Exercise objective: Could you please reproduce every record below exactly, leaving out the pictures?

Supplied records:

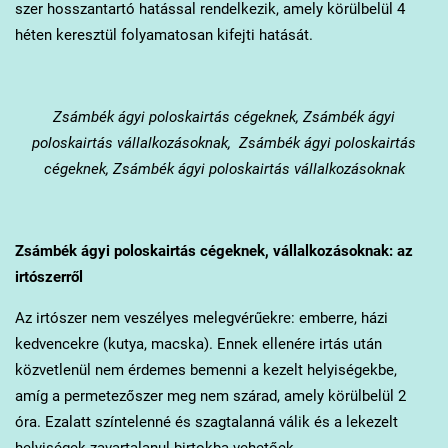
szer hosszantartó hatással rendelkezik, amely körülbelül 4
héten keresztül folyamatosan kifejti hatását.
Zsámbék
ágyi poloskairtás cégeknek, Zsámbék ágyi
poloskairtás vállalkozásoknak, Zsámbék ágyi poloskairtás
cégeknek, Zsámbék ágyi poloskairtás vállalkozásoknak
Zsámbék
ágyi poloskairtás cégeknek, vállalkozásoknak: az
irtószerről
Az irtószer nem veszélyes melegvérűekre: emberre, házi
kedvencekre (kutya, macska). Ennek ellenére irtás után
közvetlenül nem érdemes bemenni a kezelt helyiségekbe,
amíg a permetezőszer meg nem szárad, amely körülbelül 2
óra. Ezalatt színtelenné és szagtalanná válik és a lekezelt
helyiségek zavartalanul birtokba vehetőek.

Exercise result:
szer hosszantartó hatással rendelkezik, amely körülbelül 4
héten keresztül folyamatosan kifejti hatását.
Zsámbék
ágyi poloskairtás cégeknek, Zsámbék ágyi
poloskairtás vállalkozásoknak, Zsámbék ágyi poloskairtás
cégeknek, Zsámbék ágyi poloskairtás vállalkozásoknak
Zsámbék
ágyi poloskairtás cégeknek, vállalkozásoknak: az
irtószerről
Az irtószer nem veszélyes melegvérűekre: emberre, házi
kedvencekre (kutya, macska). Ennek ellenére irtás után
közvetlenül nem érdemes bemenni a kezelt helyiségekbe,
amíg a permetezőszer meg nem szárad, amely körülbelül 2
óra. Ezalatt színtelenné és szagtalanná válik és a lekezelt
helyiségek zavartalanul birtokba vehetőek.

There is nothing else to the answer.